If VAC has a bad reputation in the first place, it’s because its directors don’t want to invest in it. But it’s more related to Valve itself. In 2016, devs said that each public cheat (source code on github) will be flagged, and people that will try to use it will be banned. Of course, nothing of this is true (at least for the most part). A lot of people already published bypasses using hooks in 2018, and there are still working today without any banning issues.

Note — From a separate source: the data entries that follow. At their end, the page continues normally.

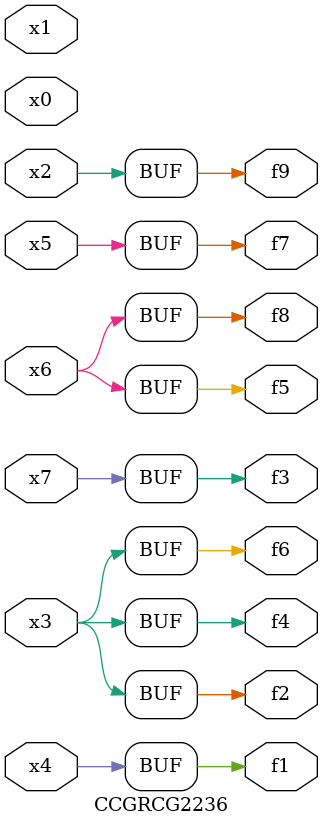
<source format=v>
module CCGRCG2236(
	input x0, x1, x2, x3, x4, x5, x6, x7,
	output f1, f2, f3, f4, f5, f6, f7, f8, f9
);
	assign f1 = x4;
	assign f2 = x3;
	assign f3 = x7;
	assign f4 = x3;
	assign f5 = x6;
	assign f6 = x3;
	assign f7 = x5;
	assign f8 = x6;
	assign f9 = x2;
endmodule

</source>
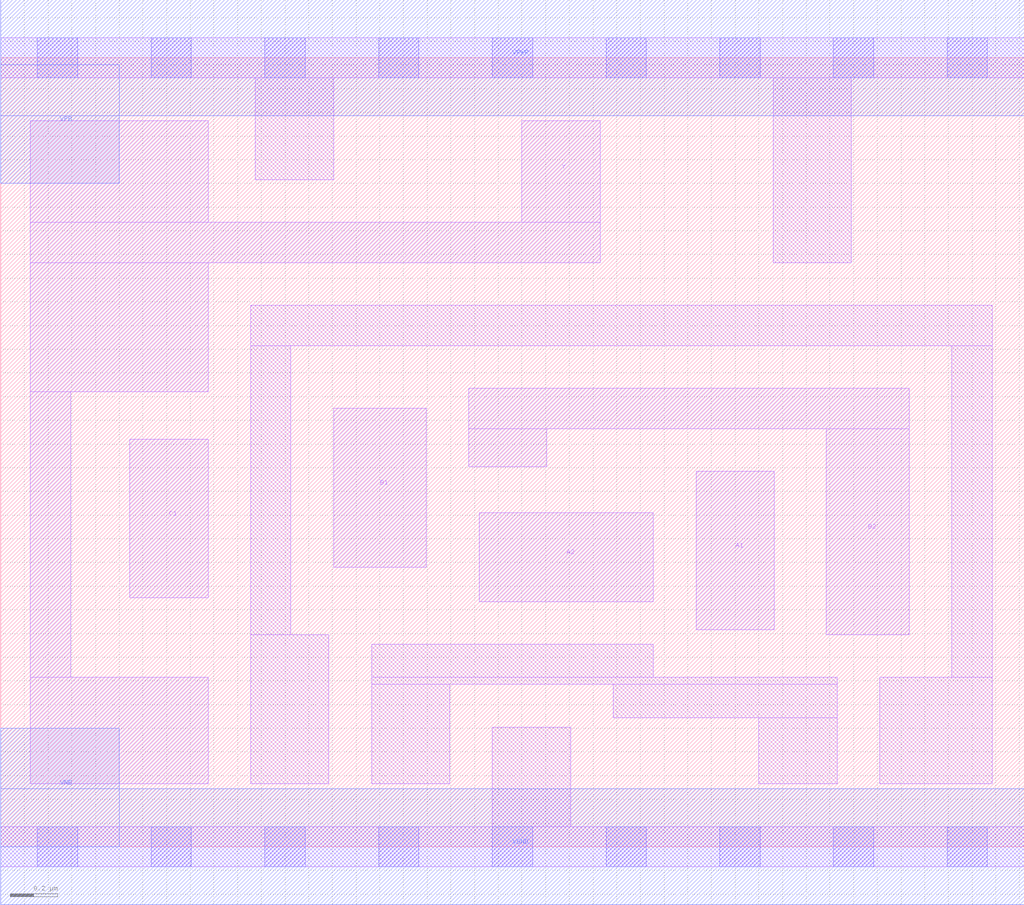
<source format=lef>
# Copyright 2020 The SkyWater PDK Authors
#
# Licensed under the Apache License, Version 2.0 (the "License");
# you may not use this file except in compliance with the License.
# You may obtain a copy of the License at
#
#     https://www.apache.org/licenses/LICENSE-2.0
#
# Unless required by applicable law or agreed to in writing, software
# distributed under the License is distributed on an "AS IS" BASIS,
# WITHOUT WARRANTIES OR CONDITIONS OF ANY KIND, either express or implied.
# See the License for the specific language governing permissions and
# limitations under the License.
#
# SPDX-License-Identifier: Apache-2.0

VERSION 5.5 ;
NAMESCASESENSITIVE ON ;
BUSBITCHARS "[]" ;
DIVIDERCHAR "/" ;
MACRO sky130_fd_sc_lp__o221ai_lp
  CLASS CORE ;
  SOURCE USER ;
  ORIGIN  0.000000  0.000000 ;
  SIZE  4.320000 BY  3.330000 ;
  SYMMETRY X Y R90 ;
  SITE unit ;
  PIN A1
    ANTENNAGATEAREA  0.313000 ;
    DIRECTION INPUT ;
    USE SIGNAL ;
    PORT
      LAYER li1 ;
        RECT 2.935000 0.915000 3.265000 1.585000 ;
    END
  END A1
  PIN A2
    ANTENNAGATEAREA  0.313000 ;
    DIRECTION INPUT ;
    USE SIGNAL ;
    PORT
      LAYER li1 ;
        RECT 2.020000 1.035000 2.755000 1.410000 ;
    END
  END A2
  PIN B1
    ANTENNAGATEAREA  0.313000 ;
    DIRECTION INPUT ;
    USE SIGNAL ;
    PORT
      LAYER li1 ;
        RECT 1.405000 1.180000 1.795000 1.850000 ;
    END
  END B1
  PIN B2
    ANTENNAGATEAREA  0.313000 ;
    DIRECTION INPUT ;
    USE SIGNAL ;
    PORT
      LAYER li1 ;
        RECT 1.975000 1.605000 2.305000 1.765000 ;
        RECT 1.975000 1.765000 3.835000 1.935000 ;
        RECT 3.485000 0.895000 3.835000 1.765000 ;
    END
  END B2
  PIN C1
    ANTENNAGATEAREA  0.313000 ;
    DIRECTION INPUT ;
    USE SIGNAL ;
    PORT
      LAYER li1 ;
        RECT 0.545000 1.050000 0.875000 1.720000 ;
    END
  END C1
  PIN Y
    ANTENNADIFFAREA  0.724700 ;
    DIRECTION OUTPUT ;
    USE SIGNAL ;
    PORT
      LAYER li1 ;
        RECT 0.125000 0.265000 0.875000 0.715000 ;
        RECT 0.125000 0.715000 0.295000 1.920000 ;
        RECT 0.125000 1.920000 0.875000 2.465000 ;
        RECT 0.125000 2.465000 2.530000 2.635000 ;
        RECT 0.125000 2.635000 0.875000 3.065000 ;
        RECT 2.200000 2.635000 2.530000 3.065000 ;
    END
  END Y
  PIN VGND
    DIRECTION INOUT ;
    USE GROUND ;
    PORT
      LAYER met1 ;
        RECT 0.000000 -0.245000 4.320000 0.245000 ;
    END
  END VGND
  PIN VNB
    DIRECTION INOUT ;
    USE GROUND ;
    PORT
      LAYER met1 ;
        RECT 0.000000 0.000000 0.500000 0.500000 ;
    END
  END VNB
  PIN VPB
    DIRECTION INOUT ;
    USE POWER ;
    PORT
      LAYER met1 ;
        RECT 0.000000 2.800000 0.500000 3.300000 ;
    END
  END VPB
  PIN VPWR
    DIRECTION INOUT ;
    USE POWER ;
    PORT
      LAYER met1 ;
        RECT 0.000000 3.085000 4.320000 3.575000 ;
    END
  END VPWR
  OBS
    LAYER li1 ;
      RECT 0.000000 -0.085000 4.320000 0.085000 ;
      RECT 0.000000  3.245000 4.320000 3.415000 ;
      RECT 1.055000  0.265000 1.385000 0.895000 ;
      RECT 1.055000  0.895000 1.225000 2.115000 ;
      RECT 1.055000  2.115000 4.185000 2.285000 ;
      RECT 1.075000  2.815000 1.405000 3.245000 ;
      RECT 1.565000  0.265000 1.895000 0.685000 ;
      RECT 1.565000  0.685000 3.530000 0.715000 ;
      RECT 1.565000  0.715000 2.755000 0.855000 ;
      RECT 2.075000  0.085000 2.405000 0.505000 ;
      RECT 2.585000  0.545000 3.530000 0.685000 ;
      RECT 3.200000  0.265000 3.530000 0.545000 ;
      RECT 3.260000  2.465000 3.590000 3.245000 ;
      RECT 3.710000  0.265000 4.185000 0.715000 ;
      RECT 4.015000  0.715000 4.185000 2.115000 ;
    LAYER mcon ;
      RECT 0.155000 -0.085000 0.325000 0.085000 ;
      RECT 0.155000  3.245000 0.325000 3.415000 ;
      RECT 0.635000 -0.085000 0.805000 0.085000 ;
      RECT 0.635000  3.245000 0.805000 3.415000 ;
      RECT 1.115000 -0.085000 1.285000 0.085000 ;
      RECT 1.115000  3.245000 1.285000 3.415000 ;
      RECT 1.595000 -0.085000 1.765000 0.085000 ;
      RECT 1.595000  3.245000 1.765000 3.415000 ;
      RECT 2.075000 -0.085000 2.245000 0.085000 ;
      RECT 2.075000  3.245000 2.245000 3.415000 ;
      RECT 2.555000 -0.085000 2.725000 0.085000 ;
      RECT 2.555000  3.245000 2.725000 3.415000 ;
      RECT 3.035000 -0.085000 3.205000 0.085000 ;
      RECT 3.035000  3.245000 3.205000 3.415000 ;
      RECT 3.515000 -0.085000 3.685000 0.085000 ;
      RECT 3.515000  3.245000 3.685000 3.415000 ;
      RECT 3.995000 -0.085000 4.165000 0.085000 ;
      RECT 3.995000  3.245000 4.165000 3.415000 ;
  END
END sky130_fd_sc_lp__o221ai_lp
END LIBRARY

</source>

But you don’t even need to touch to VAC itself. You can just deal with it by staying under the radar using tricks like code mutation, “hidden” hooks and DLL hijacking. I’m doing it since 2018, and as soon as you don’t copy public cheat source codes, you don’t get banned at all.
In the next part, I will reverse some modules to see what they actualy check.